Pour mieux refléter les développements récents, ING préfère analyser des périodes plus courtes pour la croissance des prêts bancaires, contrairement aux rapports annuels de la Banque centrale européenne dans ses communiqués de presse, a déclaré l’agence dans un rapport.

« Nous remarquons un certain affaiblissement des effets de la transmission monétaire dans les chiffres », a déclaré Bert Colijn, économiste en chef du groupe ING aux Pays-Bas, dans le rapport.

La réduction de l’incertitude économique semble avoir atténué l’effet des baisses de taux de la Banque centrale européenne.

Si cette tendance se poursuit, elle introduira une perspective accommodante dans la discussion de septembre concernant une éventuelle réduction ultérieure des taux, selon M. Colijn.

Prêts bancaires dans l’UE

Les prêts aux entreprises, pour la première fois depuis juillet de l’année dernière, ont connu une baisse en mai par rapport à avril.

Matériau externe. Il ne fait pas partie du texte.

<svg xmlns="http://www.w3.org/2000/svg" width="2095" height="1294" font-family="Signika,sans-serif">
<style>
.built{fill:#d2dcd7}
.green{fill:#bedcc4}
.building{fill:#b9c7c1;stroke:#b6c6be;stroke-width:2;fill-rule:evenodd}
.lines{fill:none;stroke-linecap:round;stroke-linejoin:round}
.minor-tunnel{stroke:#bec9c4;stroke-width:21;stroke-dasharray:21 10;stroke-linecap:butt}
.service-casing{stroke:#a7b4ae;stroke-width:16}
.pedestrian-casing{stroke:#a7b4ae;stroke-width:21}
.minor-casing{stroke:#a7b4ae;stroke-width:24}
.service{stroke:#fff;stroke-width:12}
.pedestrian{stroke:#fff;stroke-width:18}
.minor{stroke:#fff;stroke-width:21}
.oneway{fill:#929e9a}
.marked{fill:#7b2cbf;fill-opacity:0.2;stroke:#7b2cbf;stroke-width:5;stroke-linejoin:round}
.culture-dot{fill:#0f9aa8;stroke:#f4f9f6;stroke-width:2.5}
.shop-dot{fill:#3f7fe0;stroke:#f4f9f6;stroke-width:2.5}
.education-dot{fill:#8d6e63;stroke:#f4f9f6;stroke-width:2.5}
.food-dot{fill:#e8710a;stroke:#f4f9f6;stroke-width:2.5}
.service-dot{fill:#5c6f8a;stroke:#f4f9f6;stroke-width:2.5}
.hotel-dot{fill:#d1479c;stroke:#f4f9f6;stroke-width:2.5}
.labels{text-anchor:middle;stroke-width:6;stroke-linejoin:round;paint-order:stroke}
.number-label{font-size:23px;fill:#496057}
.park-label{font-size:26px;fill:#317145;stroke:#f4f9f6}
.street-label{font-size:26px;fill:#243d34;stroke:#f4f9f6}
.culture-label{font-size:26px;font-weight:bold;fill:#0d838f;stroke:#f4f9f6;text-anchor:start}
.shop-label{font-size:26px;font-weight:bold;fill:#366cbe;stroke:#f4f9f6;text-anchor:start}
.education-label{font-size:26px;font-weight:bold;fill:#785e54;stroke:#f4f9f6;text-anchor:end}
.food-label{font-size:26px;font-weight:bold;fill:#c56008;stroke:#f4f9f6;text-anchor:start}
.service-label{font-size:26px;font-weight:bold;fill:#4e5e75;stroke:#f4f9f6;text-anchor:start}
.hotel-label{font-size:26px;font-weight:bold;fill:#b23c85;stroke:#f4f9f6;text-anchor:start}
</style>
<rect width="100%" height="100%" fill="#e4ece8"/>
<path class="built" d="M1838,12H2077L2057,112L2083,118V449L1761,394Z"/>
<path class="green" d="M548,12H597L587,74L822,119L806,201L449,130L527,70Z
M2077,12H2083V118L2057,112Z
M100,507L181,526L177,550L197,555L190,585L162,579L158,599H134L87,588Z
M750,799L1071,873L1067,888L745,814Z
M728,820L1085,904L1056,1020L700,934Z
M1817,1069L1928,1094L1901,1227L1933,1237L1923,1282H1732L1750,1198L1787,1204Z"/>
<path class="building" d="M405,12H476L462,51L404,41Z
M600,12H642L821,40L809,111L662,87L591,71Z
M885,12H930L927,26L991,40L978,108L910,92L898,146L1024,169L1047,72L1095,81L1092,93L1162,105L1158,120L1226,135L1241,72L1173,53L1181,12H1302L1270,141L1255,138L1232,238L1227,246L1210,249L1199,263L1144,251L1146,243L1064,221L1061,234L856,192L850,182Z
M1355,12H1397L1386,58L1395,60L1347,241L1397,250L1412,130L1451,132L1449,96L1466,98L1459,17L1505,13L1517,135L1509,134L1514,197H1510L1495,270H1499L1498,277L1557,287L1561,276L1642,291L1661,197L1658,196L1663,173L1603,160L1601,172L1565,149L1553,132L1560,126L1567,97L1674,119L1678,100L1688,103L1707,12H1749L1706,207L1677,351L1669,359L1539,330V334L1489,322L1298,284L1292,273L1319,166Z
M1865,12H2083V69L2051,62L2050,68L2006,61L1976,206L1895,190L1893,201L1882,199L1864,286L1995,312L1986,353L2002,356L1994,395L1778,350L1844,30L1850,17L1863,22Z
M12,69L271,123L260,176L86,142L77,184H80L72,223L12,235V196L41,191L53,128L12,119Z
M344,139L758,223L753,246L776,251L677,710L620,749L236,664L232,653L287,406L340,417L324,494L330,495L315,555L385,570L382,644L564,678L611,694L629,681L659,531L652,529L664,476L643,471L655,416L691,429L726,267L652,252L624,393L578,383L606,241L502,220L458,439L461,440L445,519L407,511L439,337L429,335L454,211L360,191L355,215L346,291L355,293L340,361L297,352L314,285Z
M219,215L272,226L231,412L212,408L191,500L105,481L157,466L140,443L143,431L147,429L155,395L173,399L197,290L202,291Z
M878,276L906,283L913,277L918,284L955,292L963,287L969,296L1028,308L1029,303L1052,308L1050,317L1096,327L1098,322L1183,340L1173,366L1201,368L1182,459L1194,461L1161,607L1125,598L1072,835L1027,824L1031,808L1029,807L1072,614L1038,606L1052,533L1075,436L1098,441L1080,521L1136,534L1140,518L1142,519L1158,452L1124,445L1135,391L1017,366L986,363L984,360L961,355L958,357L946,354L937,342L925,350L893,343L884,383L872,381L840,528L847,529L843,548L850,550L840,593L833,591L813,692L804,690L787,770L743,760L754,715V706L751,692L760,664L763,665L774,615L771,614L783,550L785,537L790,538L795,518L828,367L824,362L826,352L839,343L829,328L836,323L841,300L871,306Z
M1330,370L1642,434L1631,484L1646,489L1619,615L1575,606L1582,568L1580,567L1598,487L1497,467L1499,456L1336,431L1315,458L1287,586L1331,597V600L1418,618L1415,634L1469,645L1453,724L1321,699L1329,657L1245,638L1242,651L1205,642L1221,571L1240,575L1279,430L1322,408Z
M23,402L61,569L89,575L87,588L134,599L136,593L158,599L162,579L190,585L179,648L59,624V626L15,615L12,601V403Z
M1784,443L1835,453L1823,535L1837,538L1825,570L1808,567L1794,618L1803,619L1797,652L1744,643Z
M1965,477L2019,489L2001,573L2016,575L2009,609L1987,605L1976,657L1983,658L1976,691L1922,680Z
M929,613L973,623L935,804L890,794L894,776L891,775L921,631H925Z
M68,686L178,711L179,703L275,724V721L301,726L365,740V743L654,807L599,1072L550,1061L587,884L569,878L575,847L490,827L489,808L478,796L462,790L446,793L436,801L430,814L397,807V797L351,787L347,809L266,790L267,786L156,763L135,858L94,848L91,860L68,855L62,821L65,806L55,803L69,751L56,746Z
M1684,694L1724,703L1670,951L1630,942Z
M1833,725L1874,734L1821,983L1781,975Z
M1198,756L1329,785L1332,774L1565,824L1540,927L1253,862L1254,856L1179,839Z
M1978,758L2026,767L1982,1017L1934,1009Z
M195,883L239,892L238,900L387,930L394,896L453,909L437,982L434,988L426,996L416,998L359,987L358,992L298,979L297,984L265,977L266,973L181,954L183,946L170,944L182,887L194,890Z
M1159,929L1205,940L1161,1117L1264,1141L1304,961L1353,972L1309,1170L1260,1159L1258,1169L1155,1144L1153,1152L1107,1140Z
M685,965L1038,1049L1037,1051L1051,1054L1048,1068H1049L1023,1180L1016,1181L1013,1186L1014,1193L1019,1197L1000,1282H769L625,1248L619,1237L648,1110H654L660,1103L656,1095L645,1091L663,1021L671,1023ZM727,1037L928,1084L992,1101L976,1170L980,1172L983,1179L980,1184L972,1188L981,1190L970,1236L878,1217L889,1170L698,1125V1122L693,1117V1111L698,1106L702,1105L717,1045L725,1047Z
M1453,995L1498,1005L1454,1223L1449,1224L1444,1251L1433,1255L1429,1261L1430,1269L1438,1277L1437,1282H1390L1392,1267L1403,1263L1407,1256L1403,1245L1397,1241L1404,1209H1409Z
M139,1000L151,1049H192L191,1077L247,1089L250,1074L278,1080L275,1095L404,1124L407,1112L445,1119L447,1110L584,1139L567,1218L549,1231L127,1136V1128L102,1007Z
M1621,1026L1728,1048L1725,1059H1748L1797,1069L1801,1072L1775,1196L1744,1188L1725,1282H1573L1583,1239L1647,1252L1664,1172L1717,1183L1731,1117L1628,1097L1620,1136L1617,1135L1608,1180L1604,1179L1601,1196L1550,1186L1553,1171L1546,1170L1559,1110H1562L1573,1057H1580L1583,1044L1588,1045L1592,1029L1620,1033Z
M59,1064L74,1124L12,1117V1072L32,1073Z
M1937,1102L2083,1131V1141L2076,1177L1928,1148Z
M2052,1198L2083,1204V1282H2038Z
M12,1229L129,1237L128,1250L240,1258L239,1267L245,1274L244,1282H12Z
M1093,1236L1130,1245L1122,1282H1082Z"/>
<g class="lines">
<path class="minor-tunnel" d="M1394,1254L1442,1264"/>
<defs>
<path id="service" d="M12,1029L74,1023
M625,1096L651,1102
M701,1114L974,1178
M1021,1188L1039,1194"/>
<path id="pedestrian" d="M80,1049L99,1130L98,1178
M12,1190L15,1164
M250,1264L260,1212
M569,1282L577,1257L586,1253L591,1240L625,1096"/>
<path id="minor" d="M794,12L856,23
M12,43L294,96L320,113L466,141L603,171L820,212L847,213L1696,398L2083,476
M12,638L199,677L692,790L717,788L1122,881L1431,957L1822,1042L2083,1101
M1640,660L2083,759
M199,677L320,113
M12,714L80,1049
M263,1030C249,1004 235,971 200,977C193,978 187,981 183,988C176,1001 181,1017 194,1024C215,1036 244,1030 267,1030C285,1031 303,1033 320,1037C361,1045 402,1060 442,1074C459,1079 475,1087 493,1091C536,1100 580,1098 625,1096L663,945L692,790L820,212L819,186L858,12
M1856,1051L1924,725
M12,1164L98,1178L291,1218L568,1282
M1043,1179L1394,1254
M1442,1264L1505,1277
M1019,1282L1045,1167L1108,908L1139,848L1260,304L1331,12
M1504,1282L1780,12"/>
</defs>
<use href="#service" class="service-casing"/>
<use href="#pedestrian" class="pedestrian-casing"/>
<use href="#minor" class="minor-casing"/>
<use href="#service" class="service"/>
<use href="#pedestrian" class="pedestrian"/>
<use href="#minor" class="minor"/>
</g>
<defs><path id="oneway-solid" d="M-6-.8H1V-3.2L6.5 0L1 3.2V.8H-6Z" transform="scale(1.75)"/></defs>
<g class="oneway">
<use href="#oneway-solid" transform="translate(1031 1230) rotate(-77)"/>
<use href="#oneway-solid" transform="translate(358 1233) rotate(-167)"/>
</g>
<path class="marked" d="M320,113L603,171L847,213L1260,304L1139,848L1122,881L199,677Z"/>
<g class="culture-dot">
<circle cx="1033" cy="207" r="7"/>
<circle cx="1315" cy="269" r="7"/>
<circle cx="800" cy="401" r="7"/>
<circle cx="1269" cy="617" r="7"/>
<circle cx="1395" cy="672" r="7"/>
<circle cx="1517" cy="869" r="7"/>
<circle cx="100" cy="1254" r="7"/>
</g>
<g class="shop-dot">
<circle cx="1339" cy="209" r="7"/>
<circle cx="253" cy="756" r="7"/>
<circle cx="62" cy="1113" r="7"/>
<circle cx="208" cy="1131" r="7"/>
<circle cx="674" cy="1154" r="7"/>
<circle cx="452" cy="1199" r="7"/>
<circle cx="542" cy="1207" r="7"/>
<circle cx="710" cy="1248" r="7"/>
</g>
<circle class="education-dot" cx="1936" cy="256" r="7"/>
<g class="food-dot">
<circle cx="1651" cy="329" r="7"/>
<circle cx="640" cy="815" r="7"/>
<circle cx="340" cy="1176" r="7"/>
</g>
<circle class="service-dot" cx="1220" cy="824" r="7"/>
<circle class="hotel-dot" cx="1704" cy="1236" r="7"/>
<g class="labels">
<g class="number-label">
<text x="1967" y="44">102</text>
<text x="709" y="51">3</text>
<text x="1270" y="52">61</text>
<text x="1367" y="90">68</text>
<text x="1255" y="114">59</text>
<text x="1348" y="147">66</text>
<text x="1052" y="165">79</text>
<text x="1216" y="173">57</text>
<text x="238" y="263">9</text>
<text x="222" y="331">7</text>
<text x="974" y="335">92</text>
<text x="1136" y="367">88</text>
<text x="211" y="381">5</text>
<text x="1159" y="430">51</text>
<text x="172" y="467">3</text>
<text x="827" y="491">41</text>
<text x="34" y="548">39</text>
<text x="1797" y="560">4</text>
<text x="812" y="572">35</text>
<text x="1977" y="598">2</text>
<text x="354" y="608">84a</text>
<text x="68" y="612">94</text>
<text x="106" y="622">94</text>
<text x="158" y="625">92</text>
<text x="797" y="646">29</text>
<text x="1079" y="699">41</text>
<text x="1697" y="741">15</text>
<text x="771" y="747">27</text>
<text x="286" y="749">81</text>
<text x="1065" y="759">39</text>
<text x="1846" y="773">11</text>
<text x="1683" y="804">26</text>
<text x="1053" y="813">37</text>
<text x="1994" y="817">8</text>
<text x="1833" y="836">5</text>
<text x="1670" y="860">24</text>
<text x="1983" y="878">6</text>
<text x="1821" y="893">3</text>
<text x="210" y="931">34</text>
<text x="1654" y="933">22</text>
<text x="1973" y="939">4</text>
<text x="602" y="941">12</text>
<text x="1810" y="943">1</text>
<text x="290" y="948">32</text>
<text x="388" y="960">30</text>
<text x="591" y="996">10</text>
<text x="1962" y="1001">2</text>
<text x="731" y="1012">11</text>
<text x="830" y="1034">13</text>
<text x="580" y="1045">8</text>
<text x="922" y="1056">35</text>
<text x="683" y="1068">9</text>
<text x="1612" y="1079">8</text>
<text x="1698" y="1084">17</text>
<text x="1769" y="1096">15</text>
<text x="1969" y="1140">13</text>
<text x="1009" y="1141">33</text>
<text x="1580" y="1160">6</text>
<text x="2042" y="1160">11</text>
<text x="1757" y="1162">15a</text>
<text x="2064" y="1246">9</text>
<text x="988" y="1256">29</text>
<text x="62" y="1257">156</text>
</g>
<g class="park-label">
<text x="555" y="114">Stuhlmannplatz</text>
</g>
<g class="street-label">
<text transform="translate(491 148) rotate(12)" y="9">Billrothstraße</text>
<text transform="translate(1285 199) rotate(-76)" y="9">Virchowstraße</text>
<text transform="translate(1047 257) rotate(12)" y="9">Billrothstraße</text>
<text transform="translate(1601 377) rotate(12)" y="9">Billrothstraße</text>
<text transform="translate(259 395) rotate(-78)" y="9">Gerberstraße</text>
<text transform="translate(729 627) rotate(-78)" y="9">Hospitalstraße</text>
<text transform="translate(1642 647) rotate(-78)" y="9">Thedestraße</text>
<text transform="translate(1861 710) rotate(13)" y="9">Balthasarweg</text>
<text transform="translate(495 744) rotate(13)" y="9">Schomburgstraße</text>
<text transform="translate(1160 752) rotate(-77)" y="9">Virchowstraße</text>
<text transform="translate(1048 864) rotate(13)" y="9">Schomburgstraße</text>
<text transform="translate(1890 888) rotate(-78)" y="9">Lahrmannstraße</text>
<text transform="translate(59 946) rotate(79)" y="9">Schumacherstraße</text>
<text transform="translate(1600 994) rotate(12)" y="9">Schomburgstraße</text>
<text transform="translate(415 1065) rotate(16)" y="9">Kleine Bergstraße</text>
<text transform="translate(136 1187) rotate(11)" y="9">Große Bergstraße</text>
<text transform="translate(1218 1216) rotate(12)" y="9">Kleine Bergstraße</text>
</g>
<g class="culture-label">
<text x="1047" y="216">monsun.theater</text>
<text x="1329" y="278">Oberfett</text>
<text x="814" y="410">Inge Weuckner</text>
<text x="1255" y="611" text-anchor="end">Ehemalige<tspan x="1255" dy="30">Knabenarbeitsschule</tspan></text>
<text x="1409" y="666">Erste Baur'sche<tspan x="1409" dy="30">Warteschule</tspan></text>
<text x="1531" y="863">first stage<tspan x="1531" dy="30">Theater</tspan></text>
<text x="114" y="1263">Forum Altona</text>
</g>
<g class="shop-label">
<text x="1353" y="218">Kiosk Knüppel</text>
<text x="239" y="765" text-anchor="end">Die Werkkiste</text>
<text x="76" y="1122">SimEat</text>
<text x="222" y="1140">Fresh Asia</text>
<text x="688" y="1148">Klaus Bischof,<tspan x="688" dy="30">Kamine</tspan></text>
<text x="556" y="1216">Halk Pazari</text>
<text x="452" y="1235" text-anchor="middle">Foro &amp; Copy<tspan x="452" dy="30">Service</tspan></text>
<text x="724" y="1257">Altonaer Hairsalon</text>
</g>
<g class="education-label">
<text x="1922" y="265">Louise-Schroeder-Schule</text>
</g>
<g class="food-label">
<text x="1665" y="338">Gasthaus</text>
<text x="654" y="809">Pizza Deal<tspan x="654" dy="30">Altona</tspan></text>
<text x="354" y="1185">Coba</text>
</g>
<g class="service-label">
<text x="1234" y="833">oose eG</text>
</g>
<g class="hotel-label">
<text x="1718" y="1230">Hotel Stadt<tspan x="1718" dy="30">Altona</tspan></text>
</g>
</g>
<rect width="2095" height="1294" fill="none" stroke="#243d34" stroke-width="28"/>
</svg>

Malgré sa volatilité, le taux de croissance moyen sur trois mois n’a cessé de diminuer.

Cela suggère que le passage de la Banque centrale européenne (BCE) à des taux d’intérêt neutres n’a pas encore stimulé de manière significative les prêts bancaires aux entreprises, a déclaré ING.

On observe un écart notable par rapport à la tendance établie dans la croissance des prêts bancaires aux ménages.

Tout au long de l’année 2024, ce segment du crédit a connu une accélération significative, indiquant une forte tendance à la hausse.

Changement dans la dynamique du marché

Cependant, à partir de cette année, cette croissance vigoureuse semble avoir atteint un plateau, s’établissant à un taux constant dépassant à peine 0,2 % sur une base mensuelle.

Cette stabilisation, après une période d’expansion rapide, suggère un changement potentiel dans la dynamique du marché ou une maturation de ce secteur de prêt particulier, a déclaré M. Colijn.

Une analyse plus approfondie serait nécessaire pour déterminer les raisons sous-jacentes de ce plateau et ses implications potentielles pour l’économie dans son ensemble.

La croissance a connu un léger fléchissement en mai, atteignant son point le plus bas depuis novembre.

Colijn a déclaré :

Réticence à emprunter

Les entreprises hésitent de plus en plus à emprunter pour investir, une tendance évidente dans l’enquête d’avril sur les prêts bancaires, en raison de l’incertitude qui règne.

L’incertitude croissante depuis lors explique logiquement une baisse des emprunts en mai, selon ING.

« La grande question est de savoir combien de temps cette incertitude continuera à supprimer l’appétit d’emprunt des entreprises, comme cela supprime l’investissement dans l’économie de la zone euro », a ajouté M. Colijn.

On s’attend généralement à ce que la BCE fasse une pause dans ses baisses de taux en juillet.

L’objectif principal du maintien des taux en juillet serait de comprendre l’évolution du paysage économique dans un contexte d’incertitude importante, plutôt que d’évaluer l’impact immédiat des politiques actuelles, selon M. Colijn.